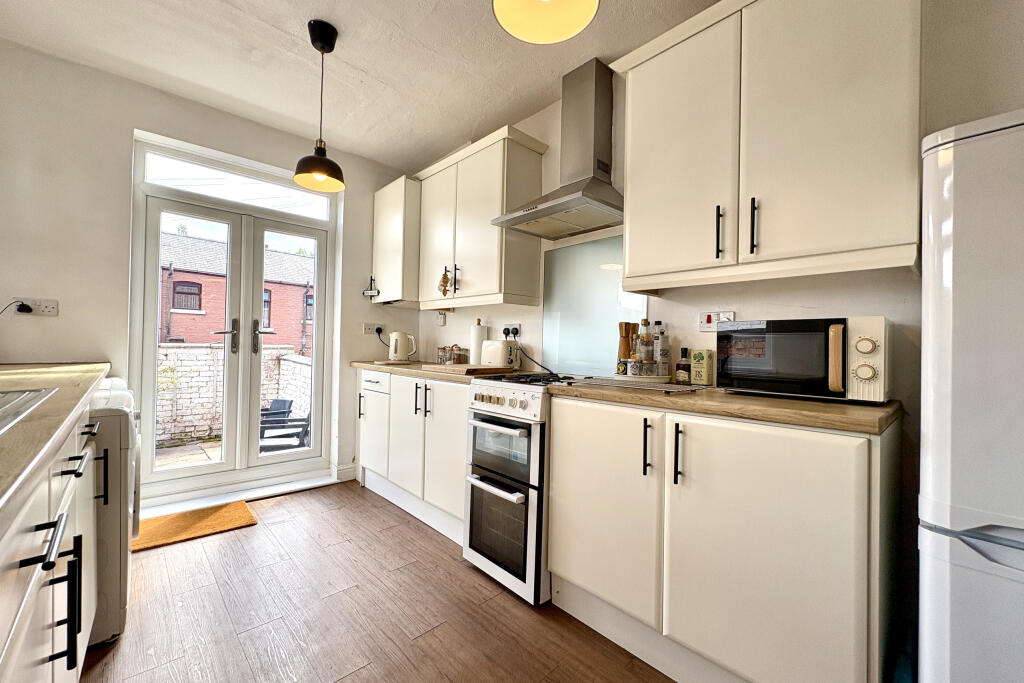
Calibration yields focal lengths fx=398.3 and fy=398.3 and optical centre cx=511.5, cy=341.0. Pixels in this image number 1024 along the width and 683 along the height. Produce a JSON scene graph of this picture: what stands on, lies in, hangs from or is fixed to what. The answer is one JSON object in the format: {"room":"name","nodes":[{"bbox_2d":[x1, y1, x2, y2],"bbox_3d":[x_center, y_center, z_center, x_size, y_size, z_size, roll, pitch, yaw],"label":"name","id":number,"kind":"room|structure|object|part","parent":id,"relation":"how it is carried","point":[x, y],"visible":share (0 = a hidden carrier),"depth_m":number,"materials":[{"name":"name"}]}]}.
{"room":"kitchen","nodes":[
{"label":"kitchen","id":0,"kind":"room"},
{"bbox_2d":[0,39,419,514],"bbox_3d":[-2.036,-0.235,2.685,2.984,2.627,0.198,2,-1,-43],"label":"back wall","id":1,"kind":"structure","parent":0,"point":[129,126],"depth_m":2.28,"materials":[{"name":"white paint"}]},
{"bbox_2d":[14,297,57,316],"bbox_3d":[-2.493,-0.182,2.073,0.158,0.086,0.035,2,-1,-43],"label":"wall socket","id":2,"kind":"object","parent":1,"relation":"attached to","point":[45,309],"visible":0.81,"depth_m":2.09,"materials":[{"name":"white plastic"}]},
{"bbox_2d":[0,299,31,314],"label":"plug","id":3,"kind":"object","parent":2,"relation":"in","point":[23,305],"visible":0.95,"depth_m":2.03,"materials":[{"name":"black plastic"}]},
{"bbox_2d":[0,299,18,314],"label":"power cord","id":4,"kind":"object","parent":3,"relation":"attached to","point":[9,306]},
{"bbox_2d":[131,177,332,508],"bbox_3d":[-1.933,-0.092,2.906,1.209,2.313,0.167,2,-1,-43],"label":"french door","id":5,"kind":"structure","parent":1,"relation":"in","point":[255,458],"depth_m":2.85,"materials":[{"name":"white glass"}]},
{"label":"door handle","id":6,"kind":"part","parent":5,"relation":"part of","materials":[{"name":"silver metal"}]},
{"bbox_3d":[-1.824,-0.016,2.925,0.119,0.237,0.096,2,-1,-43],"label":"door handle","id":7,"kind":"part","parent":5,"relation":"part of","materials":[{"name":"metal"}]},
{"bbox_2d":[138,144,329,221],"bbox_3d":[-1.901,-1.085,2.858,1.079,0.225,0.046,2,-1,-43],"label":"transom window","id":8,"kind":"structure","parent":1,"relation":"in","point":[153,176],"depth_m":2.77,"materials":[{"name":"glass"}]},
{"bbox_2d":[334,463,356,481],"bbox_3d":[-1.320,1.040,3.156,0.222,0.115,0.021,2,-1,-43],"label":"baseboard","id":9,"kind":"structure","parent":1,"relation":"attached to","point":[339,470],"depth_m":3.14,"materials":[{"name":"white paint"}]},
{"bbox_2d":[363,322,383,335],"bbox_3d":[-1.137,-0.103,3.293,0.161,0.092,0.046,2,-1,-43],"label":"wall socket","id":10,"kind":"object","parent":1,"relation":"attached to","point":[367,327],"visible":0.94,"depth_m":3.28,"materials":[{"name":"white plastic"}]},
{"bbox_2d":[0,0,720,172],"bbox_3d":[-0.299,-1.540,0.920,3.309,0.108,5.224,2,-1,-43],"label":"ceiling","id":11,"kind":"structure","parent":0,"point":[451,132],"depth_m":2.11,"materials":[{"name":"white paint"}]},
{"bbox_2d":[294,18,345,191],"bbox_3d":[-0.924,-1.142,1.942,0.227,0.762,0.225,2,-1,-43],"label":"pendant lamp","id":12,"kind":"object","parent":11,"relation":"hanging from","point":[321,44],"visible":0.99,"depth_m":1.92,"materials":[{"name":"black metal"}]},
{"bbox_2d":[492,0,599,43],"bbox_3d":[0.092,-1.206,1.025,0.285,0.693,0.283,2,-1,-43],"label":"pendant lamp","id":13,"kind":"object","parent":11,"relation":"hanging from","point":[568,32],"visible":0.99,"depth_m":1.12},
{"bbox_2d":[78,482,675,682],"bbox_3d":[-0.396,1.145,0.803,3.311,0.099,5.123,2,-1,-43],"label":"floor","id":14,"kind":"structure","parent":0,"point":[279,504],"depth_m":1.60,"materials":[{"name":"brown wood"}]},
{"bbox_2d":[0,391,104,680],"bbox_3d":[-1.068,0.642,0.515,0.658,0.885,2.666,2,-1,-43],"label":"left base cabinet","id":15,"kind":"object","parent":14,"relation":"on","point":[69,556],"visible":0.79,"depth_m":0.80,"materials":[{"name":"white paint"}]},
{"bbox_3d":[-0.926,0.532,0.810,0.076,0.230,0.093,2,-1,-43],"label":"handle","id":16,"kind":"part","parent":15,"relation":"part of","materials":[{"name":"black metal"}]},
{"bbox_2d":[0,363,108,520],"bbox_3d":[-1.280,0.169,0.718,0.605,0.038,2.760,2,-1,-43],"label":"left countertop","id":17,"kind":"structure","parent":15,"relation":"on","point":[71,409],"depth_m":0.87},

━━━━━━━━━━━━━━━━━━━━━━━━━━━━━━

[Assigned task]
Copy out the records exactly. Do not include the pictures.

[Response]
Calibration yields focal lengths fx=398.3 and fy=398.3 and optical centre cx=511.5, cy=341.0. Pixels in this image number 1024 along the width and 683 along the height. Produce a JSON scene graph of this picture: what stands on, lies in, hangs from or is fixed to what. The answer is one JSON object in the format: {"room":"name","nodes":[{"bbox_2d":[x1, y1, x2, y2],"bbox_3d":[x_center, y_center, z_center, x_size, y_size, z_size, roll, pitch, yaw],"label":"name","id":number,"kind":"room|structure|object|part","parent":id,"relation":"how it is carried","point":[x, y],"visible":share (0 = a hidden carrier),"depth_m":number,"materials":[{"name":"name"}]}]}.
{"room":"kitchen","nodes":[
{"label":"kitchen","id":0,"kind":"room"},
{"bbox_2d":[0,39,419,514],"bbox_3d":[-2.036,-0.235,2.685,2.984,2.627,0.198,2,-1,-43],"label":"back wall","id":1,"kind":"structure","parent":0,"point":[129,126],"depth_m":2.28,"materials":[{"name":"white paint"}]},
{"bbox_2d":[14,297,57,316],"bbox_3d":[-2.493,-0.182,2.073,0.158,0.086,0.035,2,-1,-43],"label":"wall socket","id":2,"kind":"object","parent":1,"relation":"attached to","point":[45,309],"visible":0.81,"depth_m":2.09,"materials":[{"name":"white plastic"}]},
{"bbox_2d":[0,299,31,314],"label":"plug","id":3,"kind":"object","parent":2,"relation":"in","point":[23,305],"visible":0.95,"depth_m":2.03,"materials":[{"name":"black plastic"}]},
{"bbox_2d":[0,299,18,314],"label":"power cord","id":4,"kind":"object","parent":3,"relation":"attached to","point":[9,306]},
{"bbox_2d":[131,177,332,508],"bbox_3d":[-1.933,-0.092,2.906,1.209,2.313,0.167,2,-1,-43],"label":"french door","id":5,"kind":"structure","parent":1,"relation":"in","point":[255,458],"depth_m":2.85,"materials":[{"name":"white glass"}]},
{"label":"door handle","id":6,"kind":"part","parent":5,"relation":"part of","materials":[{"name":"silver metal"}]},
{"bbox_3d":[-1.824,-0.016,2.925,0.119,0.237,0.096,2,-1,-43],"label":"door handle","id":7,"kind":"part","parent":5,"relation":"part of","materials":[{"name":"metal"}]},
{"bbox_2d":[138,144,329,221],"bbox_3d":[-1.901,-1.085,2.858,1.079,0.225,0.046,2,-1,-43],"label":"transom window","id":8,"kind":"structure","parent":1,"relation":"in","point":[153,176],"depth_m":2.77,"materials":[{"name":"glass"}]},
{"bbox_2d":[334,463,356,481],"bbox_3d":[-1.320,1.040,3.156,0.222,0.115,0.021,2,-1,-43],"label":"baseboard","id":9,"kind":"structure","parent":1,"relation":"attached to","point":[339,470],"depth_m":3.14,"materials":[{"name":"white paint"}]},
{"bbox_2d":[363,322,383,335],"bbox_3d":[-1.137,-0.103,3.293,0.161,0.092,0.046,2,-1,-43],"label":"wall socket","id":10,"kind":"object","parent":1,"relation":"attached to","point":[367,327],"visible":0.94,"depth_m":3.28,"materials":[{"name":"white plastic"}]},
{"bbox_2d":[0,0,720,172],"bbox_3d":[-0.299,-1.540,0.920,3.309,0.108,5.224,2,-1,-43],"label":"ceiling","id":11,"kind":"structure","parent":0,"point":[451,132],"depth_m":2.11,"materials":[{"name":"white paint"}]},
{"bbox_2d":[294,18,345,191],"bbox_3d":[-0.924,-1.142,1.942,0.227,0.762,0.225,2,-1,-43],"label":"pendant lamp","id":12,"kind":"object","parent":11,"relation":"hanging from","point":[321,44],"visible":0.99,"depth_m":1.92,"materials":[{"name":"black metal"}]},
{"bbox_2d":[492,0,599,43],"bbox_3d":[0.092,-1.206,1.025,0.285,0.693,0.283,2,-1,-43],"label":"pendant lamp","id":13,"kind":"object","parent":11,"relation":"hanging from","point":[568,32],"visible":0.99,"depth_m":1.12},
{"bbox_2d":[78,482,675,682],"bbox_3d":[-0.396,1.145,0.803,3.311,0.099,5.123,2,-1,-43],"label":"floor","id":14,"kind":"structure","parent":0,"point":[279,504],"depth_m":1.60,"materials":[{"name":"brown wood"}]},
{"bbox_2d":[0,391,104,680],"bbox_3d":[-1.068,0.642,0.515,0.658,0.885,2.666,2,-1,-43],"label":"left base cabinet","id":15,"kind":"object","parent":14,"relation":"on","point":[69,556],"visible":0.79,"depth_m":0.80,"materials":[{"name":"white paint"}]},
{"bbox_3d":[-0.926,0.532,0.810,0.076,0.230,0.093,2,-1,-43],"label":"handle","id":16,"kind":"part","parent":15,"relation":"part of","materials":[{"name":"black metal"}]},
{"bbox_2d":[0,363,108,520],"bbox_3d":[-1.280,0.169,0.718,0.605,0.038,2.760,2,-1,-43],"label":"left countertop","id":17,"kind":"structure","parent":15,"relation":"on","point":[71,409],"depth_m":0.87},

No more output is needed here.